### Questions
[A] In the commentary on Tom Friedman's Mideast suggestion, shorten the paragraph beginning "Friedman doesn't even pretend" while keeping its main facts.
[B] Pick up the commentary on Tom Friedman's Mideast suggestion at its end and write what comes next.

##### Text segment

No Israeli government is going to take up Tom Friedman's suggestion and cut its own throat.

Haaretz, the Hebrew Palestinian daily, was upset at Netanyahu's description of the Palestinian-Israeli conflict as "insoluble." But the fact remains that in life some problems exist to which is there no satisfactory solution.

Friedman doesn't even pretend to offer a proposal that would get the Palestinians to recognize Israel as the Jewish State and to terminate all further claims upon Israel. For him and Haaretz, its an Israeli diktat that makes a peace deal impossible.

So just impose one over Israel's dead body. That's an elegant application of Occam's Razor to the Middle East conflict.

Anonymous said...

Any partition would lead to an end of claims. This is the crux that Friedman doesn't get. The issue is not the issue.

NormanF said...

##########
##### Study material

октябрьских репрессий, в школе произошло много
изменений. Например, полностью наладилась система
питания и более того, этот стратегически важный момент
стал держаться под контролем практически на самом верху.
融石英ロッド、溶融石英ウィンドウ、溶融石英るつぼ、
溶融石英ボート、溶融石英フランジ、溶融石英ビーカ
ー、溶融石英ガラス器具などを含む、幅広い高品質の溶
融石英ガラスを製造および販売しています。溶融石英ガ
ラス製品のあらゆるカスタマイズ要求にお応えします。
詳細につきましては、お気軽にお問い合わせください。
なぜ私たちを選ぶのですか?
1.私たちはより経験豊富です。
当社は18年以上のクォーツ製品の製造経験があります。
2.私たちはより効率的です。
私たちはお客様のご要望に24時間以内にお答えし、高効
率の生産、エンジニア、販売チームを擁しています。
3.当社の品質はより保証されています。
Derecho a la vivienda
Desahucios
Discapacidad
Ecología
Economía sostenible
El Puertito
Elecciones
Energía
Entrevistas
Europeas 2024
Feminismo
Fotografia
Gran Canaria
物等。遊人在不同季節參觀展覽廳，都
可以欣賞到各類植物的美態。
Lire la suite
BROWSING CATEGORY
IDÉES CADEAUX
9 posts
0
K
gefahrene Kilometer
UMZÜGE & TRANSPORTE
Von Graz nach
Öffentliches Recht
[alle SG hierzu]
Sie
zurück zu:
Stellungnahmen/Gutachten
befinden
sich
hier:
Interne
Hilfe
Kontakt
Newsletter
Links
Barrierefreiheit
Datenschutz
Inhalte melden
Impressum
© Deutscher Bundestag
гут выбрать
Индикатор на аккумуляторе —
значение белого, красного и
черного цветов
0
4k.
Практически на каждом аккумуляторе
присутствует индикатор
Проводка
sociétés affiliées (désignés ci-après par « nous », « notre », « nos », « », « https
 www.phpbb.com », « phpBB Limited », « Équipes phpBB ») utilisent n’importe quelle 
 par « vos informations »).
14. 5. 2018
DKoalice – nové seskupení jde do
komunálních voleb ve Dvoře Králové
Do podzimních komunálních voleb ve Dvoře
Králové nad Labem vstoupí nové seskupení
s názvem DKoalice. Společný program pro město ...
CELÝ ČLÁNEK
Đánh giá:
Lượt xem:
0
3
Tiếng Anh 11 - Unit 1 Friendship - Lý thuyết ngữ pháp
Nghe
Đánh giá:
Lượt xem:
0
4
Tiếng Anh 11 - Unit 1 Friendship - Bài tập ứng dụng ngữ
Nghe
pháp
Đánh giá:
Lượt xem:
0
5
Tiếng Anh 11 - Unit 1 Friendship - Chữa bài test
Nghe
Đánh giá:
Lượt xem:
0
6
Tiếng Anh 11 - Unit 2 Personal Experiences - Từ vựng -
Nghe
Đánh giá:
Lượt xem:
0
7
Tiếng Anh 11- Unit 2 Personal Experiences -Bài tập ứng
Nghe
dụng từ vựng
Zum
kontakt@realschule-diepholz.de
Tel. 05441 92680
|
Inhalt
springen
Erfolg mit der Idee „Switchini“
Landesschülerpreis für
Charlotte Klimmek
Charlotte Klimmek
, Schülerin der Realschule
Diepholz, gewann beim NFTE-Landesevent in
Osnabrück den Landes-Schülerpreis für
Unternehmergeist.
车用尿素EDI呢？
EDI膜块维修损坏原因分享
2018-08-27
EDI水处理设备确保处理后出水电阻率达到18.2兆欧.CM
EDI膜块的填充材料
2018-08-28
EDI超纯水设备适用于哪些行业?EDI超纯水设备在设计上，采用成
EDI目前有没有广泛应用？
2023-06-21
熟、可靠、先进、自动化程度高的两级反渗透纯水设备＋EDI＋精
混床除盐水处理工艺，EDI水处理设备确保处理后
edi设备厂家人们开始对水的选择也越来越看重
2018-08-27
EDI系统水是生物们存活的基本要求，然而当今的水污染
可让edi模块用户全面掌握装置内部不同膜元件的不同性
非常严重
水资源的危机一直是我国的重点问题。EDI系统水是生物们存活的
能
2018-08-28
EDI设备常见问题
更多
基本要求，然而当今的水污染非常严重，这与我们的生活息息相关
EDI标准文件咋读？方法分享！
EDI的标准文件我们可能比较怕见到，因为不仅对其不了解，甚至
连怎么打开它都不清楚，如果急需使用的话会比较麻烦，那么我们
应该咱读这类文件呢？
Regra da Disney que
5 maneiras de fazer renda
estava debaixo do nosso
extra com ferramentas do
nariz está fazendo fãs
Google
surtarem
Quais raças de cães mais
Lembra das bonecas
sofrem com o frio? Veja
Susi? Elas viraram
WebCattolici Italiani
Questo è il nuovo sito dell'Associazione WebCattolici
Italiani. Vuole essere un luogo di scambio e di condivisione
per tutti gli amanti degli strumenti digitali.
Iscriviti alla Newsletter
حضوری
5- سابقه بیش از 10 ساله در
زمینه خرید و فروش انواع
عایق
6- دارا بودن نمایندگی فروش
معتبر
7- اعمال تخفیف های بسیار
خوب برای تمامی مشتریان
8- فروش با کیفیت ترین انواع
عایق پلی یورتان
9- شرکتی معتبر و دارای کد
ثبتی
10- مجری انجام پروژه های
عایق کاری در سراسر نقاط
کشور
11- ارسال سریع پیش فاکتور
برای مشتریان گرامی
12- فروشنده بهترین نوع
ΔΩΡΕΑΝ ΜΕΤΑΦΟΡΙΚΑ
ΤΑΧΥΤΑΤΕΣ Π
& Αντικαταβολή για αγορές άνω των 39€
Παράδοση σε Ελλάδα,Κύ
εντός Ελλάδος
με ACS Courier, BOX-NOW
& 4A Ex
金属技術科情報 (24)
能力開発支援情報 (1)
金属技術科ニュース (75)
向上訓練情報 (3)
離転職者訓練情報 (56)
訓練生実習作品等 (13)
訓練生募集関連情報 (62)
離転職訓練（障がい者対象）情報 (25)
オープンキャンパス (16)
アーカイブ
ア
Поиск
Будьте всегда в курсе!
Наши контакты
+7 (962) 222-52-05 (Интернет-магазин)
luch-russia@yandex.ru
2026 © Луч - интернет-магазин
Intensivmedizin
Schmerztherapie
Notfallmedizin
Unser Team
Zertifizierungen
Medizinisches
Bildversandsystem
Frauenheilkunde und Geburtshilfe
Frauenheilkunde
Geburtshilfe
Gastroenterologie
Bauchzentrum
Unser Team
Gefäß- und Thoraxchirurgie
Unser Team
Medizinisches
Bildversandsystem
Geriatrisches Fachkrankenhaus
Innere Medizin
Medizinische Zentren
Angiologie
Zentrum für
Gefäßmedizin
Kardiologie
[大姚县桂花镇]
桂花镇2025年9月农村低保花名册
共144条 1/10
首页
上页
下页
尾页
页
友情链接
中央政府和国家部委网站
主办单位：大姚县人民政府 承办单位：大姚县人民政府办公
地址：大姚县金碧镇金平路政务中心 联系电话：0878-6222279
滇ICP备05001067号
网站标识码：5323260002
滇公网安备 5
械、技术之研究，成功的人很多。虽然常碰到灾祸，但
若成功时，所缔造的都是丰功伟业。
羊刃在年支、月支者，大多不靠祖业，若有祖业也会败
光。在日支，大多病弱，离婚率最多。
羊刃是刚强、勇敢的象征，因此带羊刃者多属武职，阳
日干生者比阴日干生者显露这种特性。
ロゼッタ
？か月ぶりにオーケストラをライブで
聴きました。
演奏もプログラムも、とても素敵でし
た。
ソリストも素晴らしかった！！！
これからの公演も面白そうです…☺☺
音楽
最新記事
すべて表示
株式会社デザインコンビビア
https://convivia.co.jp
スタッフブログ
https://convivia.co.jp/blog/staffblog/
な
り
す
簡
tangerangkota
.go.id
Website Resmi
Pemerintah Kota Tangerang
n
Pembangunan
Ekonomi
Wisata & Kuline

##########

### Answers by task
[A] Friedman offers no plan that would get the Palestinians to recognize Israel as the Jewish State and drop all further claims on Israel. He and Haaretz treat an Israeli diktat as what makes a peace deal impossible.

[B]
As Netanyahu told Haaretz's Edgar Keret in Italy last week, its not a question of borders. The conflict is insoluble because the Arabs refuse to accept Israel as the Jewish state. Until they do, a peace agreement is impossible. The core of the conflict is existential. Friedman doesn't get it, anymore than the editors of Haaretz did when they attacked the Prime Minister for his pessimistic reading of peace with the Palestinians. I myself prefer to call it a realist reading - one cannot argue with the facts as they are and to pretend otherwise, as Friedman and Haaretz do, is to engage in wishful thinking.